[What is expected]
Copy each line below that has "father".

======== Extracted entries

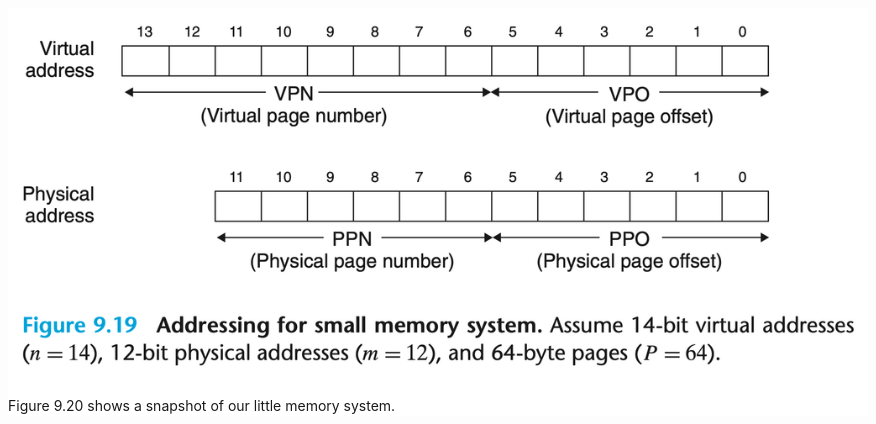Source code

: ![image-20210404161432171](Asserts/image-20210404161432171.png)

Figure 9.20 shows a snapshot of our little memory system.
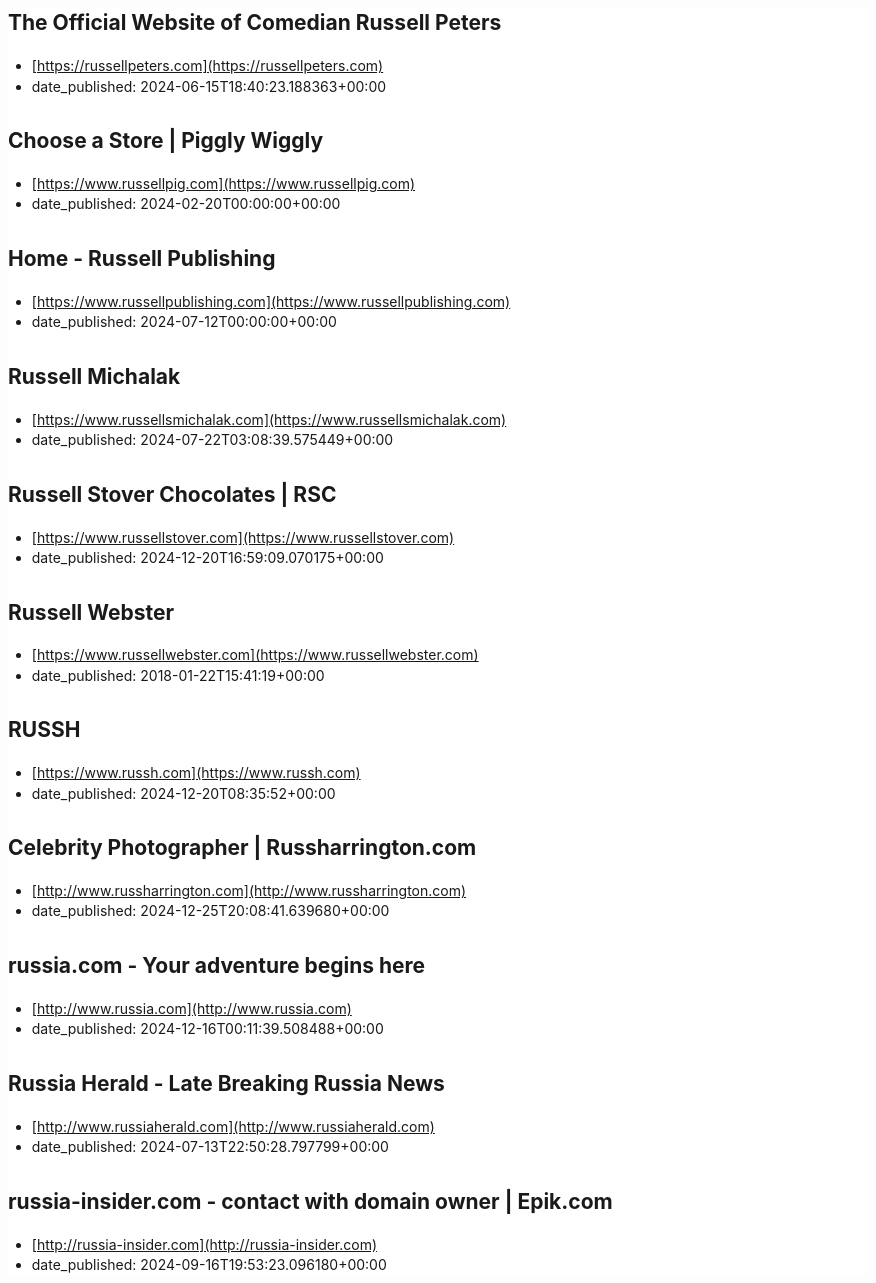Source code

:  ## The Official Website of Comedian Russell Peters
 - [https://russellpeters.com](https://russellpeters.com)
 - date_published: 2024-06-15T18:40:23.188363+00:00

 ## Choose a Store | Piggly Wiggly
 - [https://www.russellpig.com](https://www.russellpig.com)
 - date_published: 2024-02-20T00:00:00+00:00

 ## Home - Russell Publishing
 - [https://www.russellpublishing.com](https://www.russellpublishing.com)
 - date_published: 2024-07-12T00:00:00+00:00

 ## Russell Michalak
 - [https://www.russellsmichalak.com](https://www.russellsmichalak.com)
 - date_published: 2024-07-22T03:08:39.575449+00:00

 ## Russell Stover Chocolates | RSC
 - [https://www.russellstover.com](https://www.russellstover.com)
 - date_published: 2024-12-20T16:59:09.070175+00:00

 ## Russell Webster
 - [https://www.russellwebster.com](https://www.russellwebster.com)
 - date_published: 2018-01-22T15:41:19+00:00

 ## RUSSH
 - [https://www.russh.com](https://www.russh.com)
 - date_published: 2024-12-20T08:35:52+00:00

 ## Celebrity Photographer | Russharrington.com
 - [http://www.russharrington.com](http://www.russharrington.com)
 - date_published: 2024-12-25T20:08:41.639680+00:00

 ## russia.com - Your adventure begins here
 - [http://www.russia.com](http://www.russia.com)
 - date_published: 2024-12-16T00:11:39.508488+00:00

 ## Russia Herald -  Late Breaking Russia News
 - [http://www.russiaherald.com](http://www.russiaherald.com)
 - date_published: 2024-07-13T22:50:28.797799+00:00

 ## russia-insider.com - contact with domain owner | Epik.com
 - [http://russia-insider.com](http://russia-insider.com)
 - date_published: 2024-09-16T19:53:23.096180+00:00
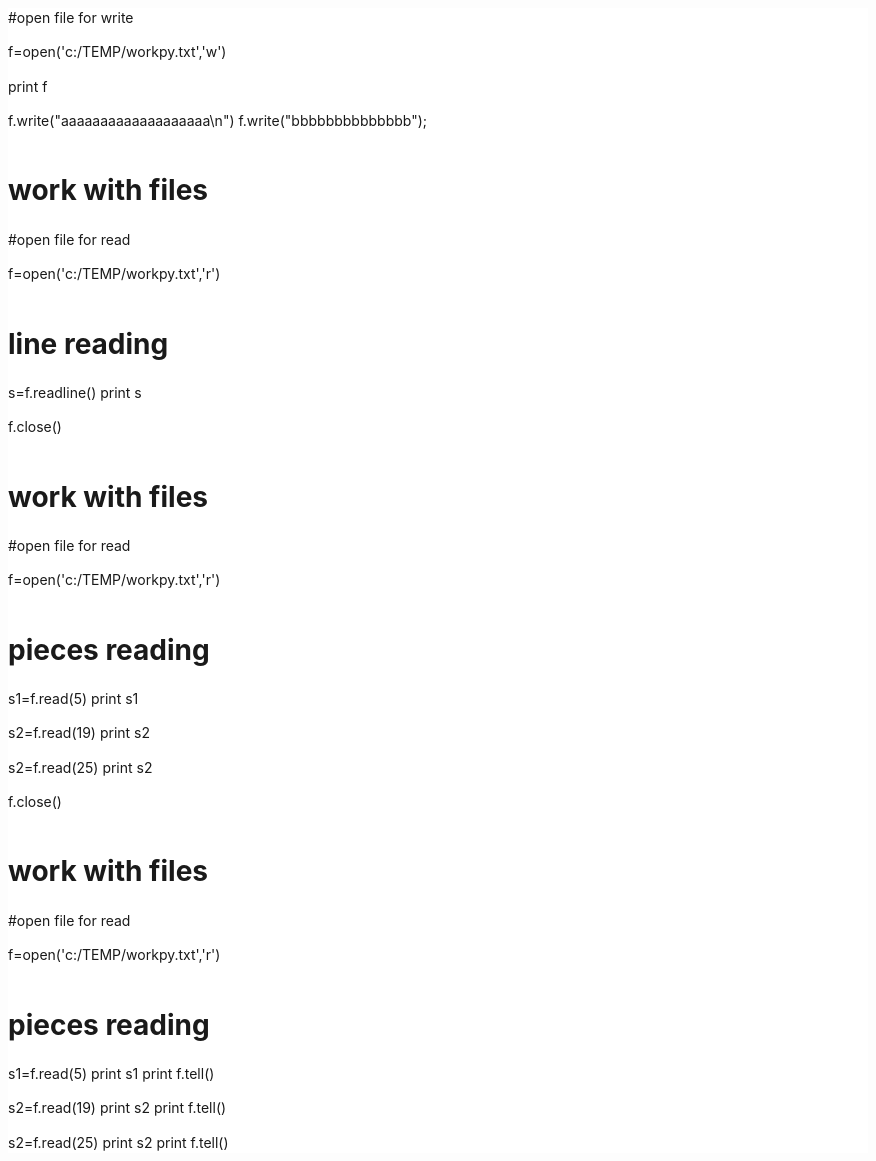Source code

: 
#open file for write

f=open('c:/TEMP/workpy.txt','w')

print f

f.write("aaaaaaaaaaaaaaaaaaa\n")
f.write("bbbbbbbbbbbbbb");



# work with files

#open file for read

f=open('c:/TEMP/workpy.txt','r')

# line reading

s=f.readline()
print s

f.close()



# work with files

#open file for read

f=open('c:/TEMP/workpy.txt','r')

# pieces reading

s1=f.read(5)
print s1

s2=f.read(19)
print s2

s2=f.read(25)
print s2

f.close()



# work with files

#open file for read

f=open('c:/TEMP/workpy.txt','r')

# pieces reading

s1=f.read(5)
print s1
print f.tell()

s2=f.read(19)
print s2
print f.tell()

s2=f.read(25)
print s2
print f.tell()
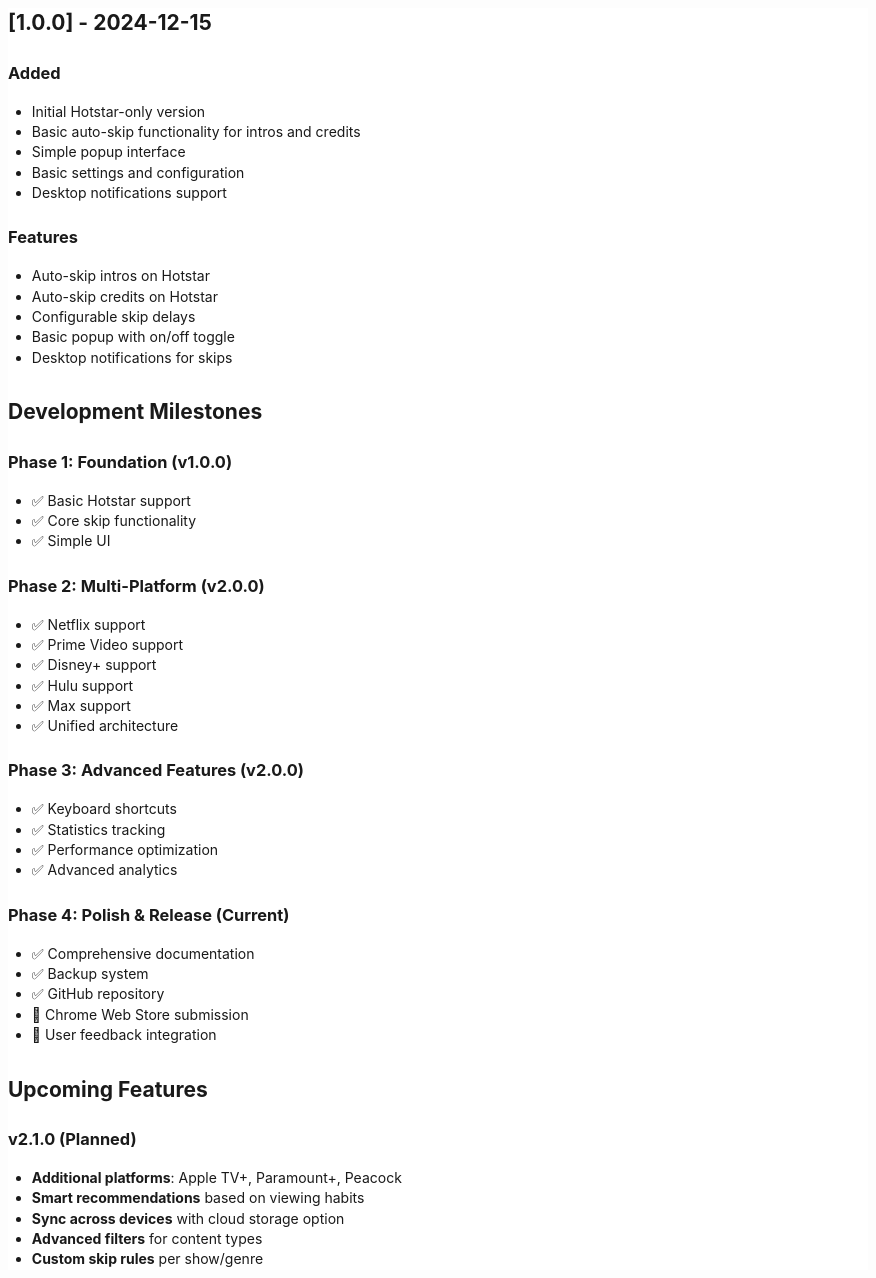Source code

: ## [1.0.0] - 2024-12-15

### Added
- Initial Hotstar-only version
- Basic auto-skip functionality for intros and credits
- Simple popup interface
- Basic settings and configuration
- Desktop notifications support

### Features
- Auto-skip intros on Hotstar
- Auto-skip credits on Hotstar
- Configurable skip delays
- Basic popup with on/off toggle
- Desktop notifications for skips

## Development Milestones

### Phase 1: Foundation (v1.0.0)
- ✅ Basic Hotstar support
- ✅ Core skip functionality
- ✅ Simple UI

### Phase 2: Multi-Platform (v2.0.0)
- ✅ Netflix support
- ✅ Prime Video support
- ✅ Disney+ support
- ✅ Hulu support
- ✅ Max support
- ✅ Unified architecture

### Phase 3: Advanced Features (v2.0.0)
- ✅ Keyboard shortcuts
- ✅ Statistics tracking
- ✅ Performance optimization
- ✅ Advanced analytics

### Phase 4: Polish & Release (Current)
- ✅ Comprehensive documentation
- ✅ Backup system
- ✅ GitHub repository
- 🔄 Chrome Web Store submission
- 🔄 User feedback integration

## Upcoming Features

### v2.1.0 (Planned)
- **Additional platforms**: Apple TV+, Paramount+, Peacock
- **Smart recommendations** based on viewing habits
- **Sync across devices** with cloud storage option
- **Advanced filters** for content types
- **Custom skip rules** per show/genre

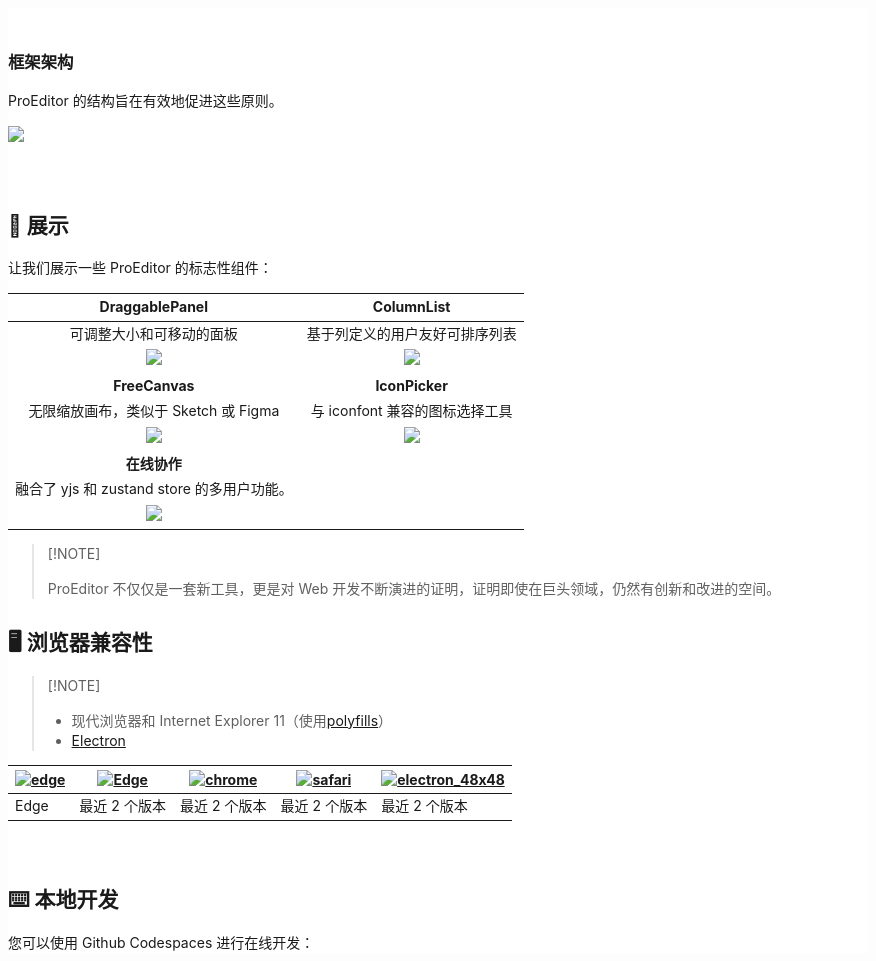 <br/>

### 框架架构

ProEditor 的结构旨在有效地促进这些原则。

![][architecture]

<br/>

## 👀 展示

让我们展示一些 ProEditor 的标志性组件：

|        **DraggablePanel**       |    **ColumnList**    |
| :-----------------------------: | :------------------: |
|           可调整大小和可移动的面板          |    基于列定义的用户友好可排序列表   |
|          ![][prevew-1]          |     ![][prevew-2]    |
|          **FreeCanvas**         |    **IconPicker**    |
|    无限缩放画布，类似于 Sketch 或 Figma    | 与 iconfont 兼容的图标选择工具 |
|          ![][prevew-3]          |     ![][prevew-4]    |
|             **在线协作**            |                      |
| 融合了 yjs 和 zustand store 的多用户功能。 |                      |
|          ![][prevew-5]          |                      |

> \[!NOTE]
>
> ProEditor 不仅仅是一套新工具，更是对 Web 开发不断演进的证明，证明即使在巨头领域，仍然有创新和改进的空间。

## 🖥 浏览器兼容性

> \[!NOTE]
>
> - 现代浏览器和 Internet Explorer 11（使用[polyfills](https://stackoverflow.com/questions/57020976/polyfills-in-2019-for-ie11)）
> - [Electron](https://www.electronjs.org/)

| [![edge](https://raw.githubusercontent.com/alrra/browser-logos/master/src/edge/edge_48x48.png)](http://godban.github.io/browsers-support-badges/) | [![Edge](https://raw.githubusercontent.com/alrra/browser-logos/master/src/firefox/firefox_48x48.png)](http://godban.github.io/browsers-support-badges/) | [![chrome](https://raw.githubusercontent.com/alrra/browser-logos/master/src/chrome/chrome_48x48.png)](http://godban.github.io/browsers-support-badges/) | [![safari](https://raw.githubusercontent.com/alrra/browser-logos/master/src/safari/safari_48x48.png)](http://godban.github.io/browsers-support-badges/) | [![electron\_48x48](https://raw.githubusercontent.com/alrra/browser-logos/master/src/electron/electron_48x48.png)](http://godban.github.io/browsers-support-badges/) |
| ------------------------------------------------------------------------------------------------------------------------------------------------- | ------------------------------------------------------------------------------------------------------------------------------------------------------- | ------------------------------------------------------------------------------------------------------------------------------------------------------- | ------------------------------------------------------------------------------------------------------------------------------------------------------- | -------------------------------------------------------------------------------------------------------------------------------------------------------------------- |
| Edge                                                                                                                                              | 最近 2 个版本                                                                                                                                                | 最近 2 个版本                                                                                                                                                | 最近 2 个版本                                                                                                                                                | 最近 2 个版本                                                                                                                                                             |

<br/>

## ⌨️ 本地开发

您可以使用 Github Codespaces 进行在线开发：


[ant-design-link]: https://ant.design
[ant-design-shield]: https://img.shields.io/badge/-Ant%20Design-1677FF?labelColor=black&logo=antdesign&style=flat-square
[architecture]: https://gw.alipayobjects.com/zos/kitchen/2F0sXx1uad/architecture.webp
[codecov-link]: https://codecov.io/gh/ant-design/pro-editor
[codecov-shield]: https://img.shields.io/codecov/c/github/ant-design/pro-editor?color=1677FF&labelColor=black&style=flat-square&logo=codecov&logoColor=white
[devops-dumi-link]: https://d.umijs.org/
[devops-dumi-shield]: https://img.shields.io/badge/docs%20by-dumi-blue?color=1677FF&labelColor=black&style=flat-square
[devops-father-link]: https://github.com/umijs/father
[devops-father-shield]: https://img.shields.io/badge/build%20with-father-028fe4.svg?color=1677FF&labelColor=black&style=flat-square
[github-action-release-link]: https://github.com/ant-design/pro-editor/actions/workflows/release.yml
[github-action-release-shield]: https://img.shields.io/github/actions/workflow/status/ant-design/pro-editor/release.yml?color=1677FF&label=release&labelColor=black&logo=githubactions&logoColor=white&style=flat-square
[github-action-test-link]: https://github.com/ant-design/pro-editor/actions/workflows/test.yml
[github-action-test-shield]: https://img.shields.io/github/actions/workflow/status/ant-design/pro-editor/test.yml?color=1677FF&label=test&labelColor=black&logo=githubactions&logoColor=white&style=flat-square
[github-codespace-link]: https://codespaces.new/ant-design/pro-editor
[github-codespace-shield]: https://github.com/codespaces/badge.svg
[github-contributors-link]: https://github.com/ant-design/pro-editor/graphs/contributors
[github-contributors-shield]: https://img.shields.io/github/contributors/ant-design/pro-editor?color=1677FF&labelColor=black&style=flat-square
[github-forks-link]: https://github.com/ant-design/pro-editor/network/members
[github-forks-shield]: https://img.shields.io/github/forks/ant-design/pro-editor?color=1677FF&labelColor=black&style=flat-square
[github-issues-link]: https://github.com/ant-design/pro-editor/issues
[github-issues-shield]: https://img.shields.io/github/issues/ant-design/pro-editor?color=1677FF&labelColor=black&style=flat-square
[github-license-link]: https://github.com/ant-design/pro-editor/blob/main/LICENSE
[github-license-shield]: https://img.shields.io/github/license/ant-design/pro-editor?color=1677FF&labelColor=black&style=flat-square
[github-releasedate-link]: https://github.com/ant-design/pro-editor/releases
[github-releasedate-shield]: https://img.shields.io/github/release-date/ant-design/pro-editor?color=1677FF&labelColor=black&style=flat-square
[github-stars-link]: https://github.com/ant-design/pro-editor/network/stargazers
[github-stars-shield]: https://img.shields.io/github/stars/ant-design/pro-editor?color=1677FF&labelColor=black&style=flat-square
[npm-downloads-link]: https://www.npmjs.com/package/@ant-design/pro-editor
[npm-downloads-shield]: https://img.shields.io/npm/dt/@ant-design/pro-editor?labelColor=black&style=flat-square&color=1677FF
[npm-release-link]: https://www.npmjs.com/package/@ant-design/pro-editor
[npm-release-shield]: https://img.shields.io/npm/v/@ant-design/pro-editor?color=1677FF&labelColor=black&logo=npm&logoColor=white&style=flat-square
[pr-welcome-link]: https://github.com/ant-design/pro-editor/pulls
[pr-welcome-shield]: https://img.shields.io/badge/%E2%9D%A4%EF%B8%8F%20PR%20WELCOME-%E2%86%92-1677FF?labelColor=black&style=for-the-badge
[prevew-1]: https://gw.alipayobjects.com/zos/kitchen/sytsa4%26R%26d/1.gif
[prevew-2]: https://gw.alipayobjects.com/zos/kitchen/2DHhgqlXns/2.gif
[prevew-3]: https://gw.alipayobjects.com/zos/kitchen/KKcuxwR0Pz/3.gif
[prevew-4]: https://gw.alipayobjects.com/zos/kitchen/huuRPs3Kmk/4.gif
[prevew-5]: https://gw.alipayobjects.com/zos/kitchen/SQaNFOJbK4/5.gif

================

[Completed task]
[devops-father-link]: https://github.com/umijs/father
[devops-father-shield]: https://img.shields.io/badge/build%20with-father-028fe4.svg?color=1677FF&labelColor=black&style=flat-square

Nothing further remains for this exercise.